Don't wrap your packages until you get there. OK, you can wrap them if you want, but if the Transportation Security Administration sees something suspicious, it will unwrap them. It doesn't matter if it's in your carry-on or your checked luggage; everything is subject to inspection, which means all your hard work may be for naught.

Bright spot: Enlist help from the people you're visiting. If there are kids, bribe them to be the tape or ribbon holders. Even if the help is minimal, wrapping is a lonely pursuit, made less so with company.

Clean out your bags. I still remember these words from a TSA agent at the San Jose airport: "Did you know you had a large knife in your backpack?" My mouth dropped open and I mouthed an expletive, partly because he had uttered the word "felony." The knife had been in there since an outdoors experience months before, and I hadn't bothered to clean out the bag before getting on a flight. Oops. Big time. As Nico Melendez of the TSA reminded me last week, make sure you go through your carry-on bag before you get to the airport, even if you think you know what's in it. If there's contraband, you'll hold up the line. And you'll hold up yourself as a bad example.

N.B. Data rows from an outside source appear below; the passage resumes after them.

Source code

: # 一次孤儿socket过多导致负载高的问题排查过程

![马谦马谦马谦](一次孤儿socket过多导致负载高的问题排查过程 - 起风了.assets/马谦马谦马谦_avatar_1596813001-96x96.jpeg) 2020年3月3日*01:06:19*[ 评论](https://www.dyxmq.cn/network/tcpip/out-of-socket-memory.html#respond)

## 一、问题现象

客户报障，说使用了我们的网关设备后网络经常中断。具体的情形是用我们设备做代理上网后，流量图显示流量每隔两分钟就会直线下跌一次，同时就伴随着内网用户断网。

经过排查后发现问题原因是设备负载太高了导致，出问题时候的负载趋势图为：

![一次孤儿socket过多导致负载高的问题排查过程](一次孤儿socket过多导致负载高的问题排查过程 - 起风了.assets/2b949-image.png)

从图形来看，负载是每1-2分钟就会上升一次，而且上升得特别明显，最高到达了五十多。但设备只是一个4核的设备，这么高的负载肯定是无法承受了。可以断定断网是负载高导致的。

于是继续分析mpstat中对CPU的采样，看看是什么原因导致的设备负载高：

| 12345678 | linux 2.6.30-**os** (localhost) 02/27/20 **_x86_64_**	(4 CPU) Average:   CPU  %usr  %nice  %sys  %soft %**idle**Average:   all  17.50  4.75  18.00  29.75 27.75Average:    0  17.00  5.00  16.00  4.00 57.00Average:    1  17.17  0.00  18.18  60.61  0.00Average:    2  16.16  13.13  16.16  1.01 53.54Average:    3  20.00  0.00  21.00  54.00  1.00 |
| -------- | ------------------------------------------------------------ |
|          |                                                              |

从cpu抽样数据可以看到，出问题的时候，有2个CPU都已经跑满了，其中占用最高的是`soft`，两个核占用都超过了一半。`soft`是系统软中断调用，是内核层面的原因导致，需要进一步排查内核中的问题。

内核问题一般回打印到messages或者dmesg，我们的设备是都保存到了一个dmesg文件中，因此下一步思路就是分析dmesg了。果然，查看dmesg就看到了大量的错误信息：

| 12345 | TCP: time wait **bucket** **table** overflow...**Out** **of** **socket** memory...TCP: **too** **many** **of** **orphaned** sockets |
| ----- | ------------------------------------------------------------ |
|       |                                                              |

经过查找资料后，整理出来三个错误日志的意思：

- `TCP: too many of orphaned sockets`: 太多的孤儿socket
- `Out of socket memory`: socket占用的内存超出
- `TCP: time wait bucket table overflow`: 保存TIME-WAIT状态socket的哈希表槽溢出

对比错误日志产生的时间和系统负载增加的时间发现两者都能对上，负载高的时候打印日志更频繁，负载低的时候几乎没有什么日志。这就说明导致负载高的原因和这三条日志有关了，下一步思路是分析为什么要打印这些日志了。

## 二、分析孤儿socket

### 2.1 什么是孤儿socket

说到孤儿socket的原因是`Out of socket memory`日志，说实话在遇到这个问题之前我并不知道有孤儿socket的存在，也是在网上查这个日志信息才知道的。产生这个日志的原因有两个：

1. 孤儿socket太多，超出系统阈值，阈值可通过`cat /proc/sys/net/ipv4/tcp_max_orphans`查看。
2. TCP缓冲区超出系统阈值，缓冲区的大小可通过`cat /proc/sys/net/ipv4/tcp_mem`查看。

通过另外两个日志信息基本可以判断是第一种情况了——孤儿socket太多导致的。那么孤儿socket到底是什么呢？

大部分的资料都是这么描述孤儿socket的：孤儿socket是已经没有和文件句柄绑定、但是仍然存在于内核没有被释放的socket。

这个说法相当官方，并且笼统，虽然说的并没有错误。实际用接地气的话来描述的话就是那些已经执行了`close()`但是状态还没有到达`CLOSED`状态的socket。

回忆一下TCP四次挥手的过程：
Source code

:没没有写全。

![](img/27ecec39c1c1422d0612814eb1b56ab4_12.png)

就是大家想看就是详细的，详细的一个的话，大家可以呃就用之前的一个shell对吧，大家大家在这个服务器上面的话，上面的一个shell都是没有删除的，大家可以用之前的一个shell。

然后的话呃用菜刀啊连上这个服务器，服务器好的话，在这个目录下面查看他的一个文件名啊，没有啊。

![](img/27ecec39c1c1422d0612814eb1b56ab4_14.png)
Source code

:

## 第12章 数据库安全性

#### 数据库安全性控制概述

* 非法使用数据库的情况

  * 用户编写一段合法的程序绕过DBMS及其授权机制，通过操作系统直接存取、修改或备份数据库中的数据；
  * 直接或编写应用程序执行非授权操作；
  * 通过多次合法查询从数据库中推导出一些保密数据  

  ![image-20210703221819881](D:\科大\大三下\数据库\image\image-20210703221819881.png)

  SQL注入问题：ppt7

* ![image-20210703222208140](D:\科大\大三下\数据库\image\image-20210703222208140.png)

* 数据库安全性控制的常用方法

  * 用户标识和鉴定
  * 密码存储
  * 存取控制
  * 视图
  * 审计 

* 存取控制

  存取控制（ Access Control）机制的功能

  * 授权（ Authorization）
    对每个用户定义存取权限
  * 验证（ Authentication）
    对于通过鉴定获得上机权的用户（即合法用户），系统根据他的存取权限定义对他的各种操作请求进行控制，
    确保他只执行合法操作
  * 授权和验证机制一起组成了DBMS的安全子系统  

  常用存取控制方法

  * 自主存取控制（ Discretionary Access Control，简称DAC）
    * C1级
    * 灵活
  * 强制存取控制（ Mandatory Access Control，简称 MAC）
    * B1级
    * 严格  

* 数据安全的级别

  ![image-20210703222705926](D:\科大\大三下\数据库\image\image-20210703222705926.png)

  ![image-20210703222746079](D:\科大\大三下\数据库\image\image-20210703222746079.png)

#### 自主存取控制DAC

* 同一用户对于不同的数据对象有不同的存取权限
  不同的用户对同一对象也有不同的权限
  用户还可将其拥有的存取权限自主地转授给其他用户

Bright spot: Dejunkifying your carry-on is never a bad thing.

Get the 4-1-1 on the 3-1-1 (3 ounces or less in one 1-quart bag). You may not like the TSA — and judging from our mail, many of you don't — but until we have something different, fliers must play by its rules, so know them. For instance, you may want to carry on some milk for Santa's cookies, but it better not be more than 3 ounces (3.4 actually, because it's calculated as 100 milliliters) unless you bought it post-security. Same goes for carried-on booze, jams, jellies, gravy, dips, spreads, oils, vinegars, salad dressings, salsas, sauces, soups and cranberry sauces — all of this according to the TSA's website at http://www.tsa.gov. Those should go in your suitcase, but make sure they're secure and pack them well because there's nothing worse (I speak from experience) than breaking a bottle of red wine in your luggage — except maybe breaking a bottle of red wine in the vicinity of jars of jams and jellies that also break.

Bright spot: Although they are subject to additional screening, cakes and pies can be carried on.

Happy holidays to all, and to all a good flight.